Some think that is because any hint of a connection between a leader and a murder would sully the reputation of the party as a whole.
But Professor Steve Tsang, director of the China policy institute at Nottingham University, argued: “I think [the absence of new information about Bo] probably confirms that they can relatively easily agree as to what to do with her – but have not yet fully agreed on what to do with him.”
Other analysts point out the party faces a dilemma in terms of public perception: Go too easy on Gu, and it could be taken as yet more evidence that powerful figures get an easy ride. Come down hard, and it could look like a political vendetta.
The timing of the announcement may have been intended to avoid too much public attention to any aspect of the case. From Keith Richburg at The Washington Post:
One analyst of China’s elite politics, Cheng Li of the Brookings Institution in Washington, noted that the timing of Thursday’s announcement, just 24 hours before the opening of the London Olympics, would likely mean less public attention would be paid to the development here in China, where Bo maintains some popular support, and also in Britain, Heywood’s native country.
The timing “will likely reduce some of the coverage internationally,” Li said, as well as among China’s active microblogging community. “Maybe 75 percent of the netizens will be turning to TV to look at the Olympics,” he said.
But a Global Times editorial suggested that public attention to Gu’s trial should actually be encouraged:
[…] A trial held according to law will strengthen the Chinese people’s confidence in the country’s legal system.
[…] Legal departments should disclose enough information regarding the trial to satisfy the public’s demands. The more details are revealed, the more it will help build public confidence in China’s legal framework.
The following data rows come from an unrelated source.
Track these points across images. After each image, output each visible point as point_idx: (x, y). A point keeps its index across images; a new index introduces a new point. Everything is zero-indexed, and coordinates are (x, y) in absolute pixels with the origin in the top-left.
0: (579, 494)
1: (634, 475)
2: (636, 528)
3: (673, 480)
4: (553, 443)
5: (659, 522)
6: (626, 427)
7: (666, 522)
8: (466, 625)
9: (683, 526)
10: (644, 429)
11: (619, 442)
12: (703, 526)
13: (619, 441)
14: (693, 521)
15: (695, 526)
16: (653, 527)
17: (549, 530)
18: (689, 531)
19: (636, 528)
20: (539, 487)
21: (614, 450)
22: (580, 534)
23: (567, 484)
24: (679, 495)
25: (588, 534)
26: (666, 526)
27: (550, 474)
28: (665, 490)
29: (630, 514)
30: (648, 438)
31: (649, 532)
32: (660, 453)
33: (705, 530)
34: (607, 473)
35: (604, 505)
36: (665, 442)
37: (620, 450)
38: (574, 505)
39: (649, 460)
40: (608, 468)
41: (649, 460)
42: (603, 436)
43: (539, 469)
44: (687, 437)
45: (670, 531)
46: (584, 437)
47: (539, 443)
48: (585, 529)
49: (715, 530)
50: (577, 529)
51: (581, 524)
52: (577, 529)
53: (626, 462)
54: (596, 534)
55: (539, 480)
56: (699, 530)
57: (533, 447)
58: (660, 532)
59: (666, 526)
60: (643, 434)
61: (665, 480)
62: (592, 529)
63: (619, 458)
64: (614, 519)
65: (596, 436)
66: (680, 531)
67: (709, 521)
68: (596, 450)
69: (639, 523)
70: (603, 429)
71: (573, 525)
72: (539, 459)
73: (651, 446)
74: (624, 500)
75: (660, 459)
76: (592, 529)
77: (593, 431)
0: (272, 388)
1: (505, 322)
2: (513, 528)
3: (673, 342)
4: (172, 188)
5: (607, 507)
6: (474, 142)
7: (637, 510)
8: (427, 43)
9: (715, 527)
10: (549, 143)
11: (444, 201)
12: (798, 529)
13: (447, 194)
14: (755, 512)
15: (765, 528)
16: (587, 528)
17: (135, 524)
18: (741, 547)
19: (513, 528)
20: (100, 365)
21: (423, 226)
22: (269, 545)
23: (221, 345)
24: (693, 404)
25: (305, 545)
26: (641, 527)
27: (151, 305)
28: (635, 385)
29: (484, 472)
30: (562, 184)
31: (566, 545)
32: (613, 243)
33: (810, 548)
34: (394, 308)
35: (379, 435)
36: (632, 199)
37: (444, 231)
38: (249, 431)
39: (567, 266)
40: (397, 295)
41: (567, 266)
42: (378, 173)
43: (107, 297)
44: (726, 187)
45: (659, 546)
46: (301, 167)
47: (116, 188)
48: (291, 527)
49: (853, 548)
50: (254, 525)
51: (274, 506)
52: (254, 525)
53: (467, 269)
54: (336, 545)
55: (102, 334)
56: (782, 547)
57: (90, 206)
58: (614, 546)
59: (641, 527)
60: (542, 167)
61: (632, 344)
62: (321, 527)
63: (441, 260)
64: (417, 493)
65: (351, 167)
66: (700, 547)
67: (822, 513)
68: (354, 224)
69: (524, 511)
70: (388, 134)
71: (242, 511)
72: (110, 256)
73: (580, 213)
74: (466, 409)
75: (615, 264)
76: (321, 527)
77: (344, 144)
It will be a landmark trial. So far, it has sent a message to society that nobody, regardless of his or her status and power, can be exempt from punishment if he or she behaves unscrupulously, especially if he harms another person’s life.
The obstruction of the family’s choice of lawyers and the fact that state media have already declared the evidence to be “irrefutable and substantial” (see above) suggest that the legal proceedings may in fact be less than exemplary. Suspicions are rife that the prosecution has become a political tool. From Andrew Jacobs at The New York Times:
Although no one has presented any compelling evidence to rebut the official narrative that Ms. Gu, 53, played a role in the death of the businessman, many wonder if party leaders are using her case to deflect public disgust over the kind of corruption and abuse of power that critics say was embodied by her husband. Mr. Bo, who was suspended last April from the Politburo and has not been heard from since, has so far remained in a parallel justice system reserved for the party elite. His fate was not mentioned in the brief statement announcing his wife’s trial.
“Throughout Chinese history, whenever there’s a political struggle, whenever someone has to fall, they blame the wife,” said Hung Huang, the publisher of a fashion magazine whose own mother, Mao Zedong’s former English tutor, spent two years under house arrest after she was accused of collaborating with the Gang of Four.
Chinese history is sprinkled with tales of cunning women whose outsize ambitions led them — and sometimes the men in their lives — to ruination. Jiang Qing, Mao’s wife, took much of the blame for the calamitous decade of the Cultural Revolution, a point driven home in a televised show trial that electrified the nation. And Chinese schoolchildren can readily recite the crimes of Empress Dowager Cixi, who is portrayed as a rapacious, homicidal leader whose machinations helped topple the Qing dynasty.